Me postulé a través de un reclutador. Acudí a una entrevista en TikTok (Singapur)
Entrevista
Each round typically includes one or two LeetCode-style algorithm questions, usually focusing on data structures like arrays, hash maps, or binary trees.
In addition to coding, they also ask some basic but fundamental machine learning and deep learning questions — for example, explaining how dropout works, the role of batch normalization, differences between SGD and Adam, or how overfitting can be handled.
Sometimes, they might dive deeper into topics like activation functions, loss functions, or model regularization techniques. The difficulty is usually moderate, but they do expect clear and structured explanations.
Preguntas de entrevista [1]
Pregunta 1
introduce dropout
why BN works, why BN need reshift and rescale
Surprisingly straightforward — I expected a tougher challenge for a machine learning role. After a quick recruiter screen, the first technical round focused on implementing K-means clustering, which felt familiar. Handling edge cases for empty clusters was tricky, though. What really helped me prep were the algorithm explanations on PracHub, which gave me confidence going in. The final interviews were a mix of problem-solving and behavioral questions, and in the end, I received an offer that I accepted. Overall, it was a decent experience.
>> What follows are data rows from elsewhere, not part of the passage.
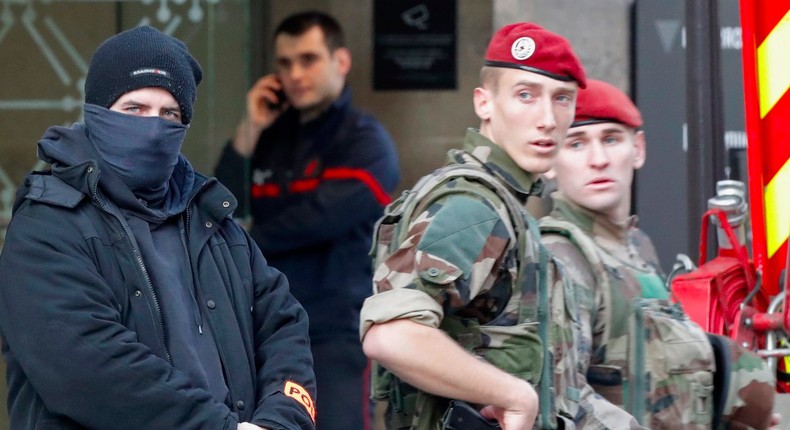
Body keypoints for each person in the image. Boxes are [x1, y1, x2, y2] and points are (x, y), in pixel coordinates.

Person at [0, 26, 316, 430]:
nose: (153, 127)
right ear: (97, 112)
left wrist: (281, 420)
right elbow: (90, 369)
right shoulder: (48, 226)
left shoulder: (213, 220)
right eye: (134, 108)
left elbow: (283, 325)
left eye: (170, 114)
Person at [360, 23, 648, 430]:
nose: (547, 119)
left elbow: (558, 395)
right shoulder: (473, 207)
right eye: (526, 95)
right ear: (485, 102)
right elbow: (391, 335)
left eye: (562, 99)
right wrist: (512, 395)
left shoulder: (510, 208)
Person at [539, 79, 777, 429]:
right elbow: (562, 400)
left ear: (638, 149)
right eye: (576, 144)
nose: (599, 160)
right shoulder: (560, 255)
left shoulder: (636, 246)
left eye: (611, 139)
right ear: (549, 162)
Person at [214, 10, 400, 430]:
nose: (295, 73)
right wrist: (251, 127)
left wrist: (247, 238)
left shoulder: (365, 141)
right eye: (285, 63)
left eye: (309, 59)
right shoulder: (270, 138)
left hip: (335, 333)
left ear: (341, 62)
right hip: (263, 329)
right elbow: (220, 203)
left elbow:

Preguntas de entrevista [1]
Pregunta 1
implementing K-means clustering from scratch and handling empty cluster edge cases
three rounds, each has coding + ml basic + resume related questions
understand all the details in resume is important, since might go very deep down the project you have worked on
The first round was mainly a CV walkthrough.
The second round focused in depth on one specific project.
Both rounds also included LeetCode medium-level problems.
The third round was with the hiring manager with both project and problems for their business.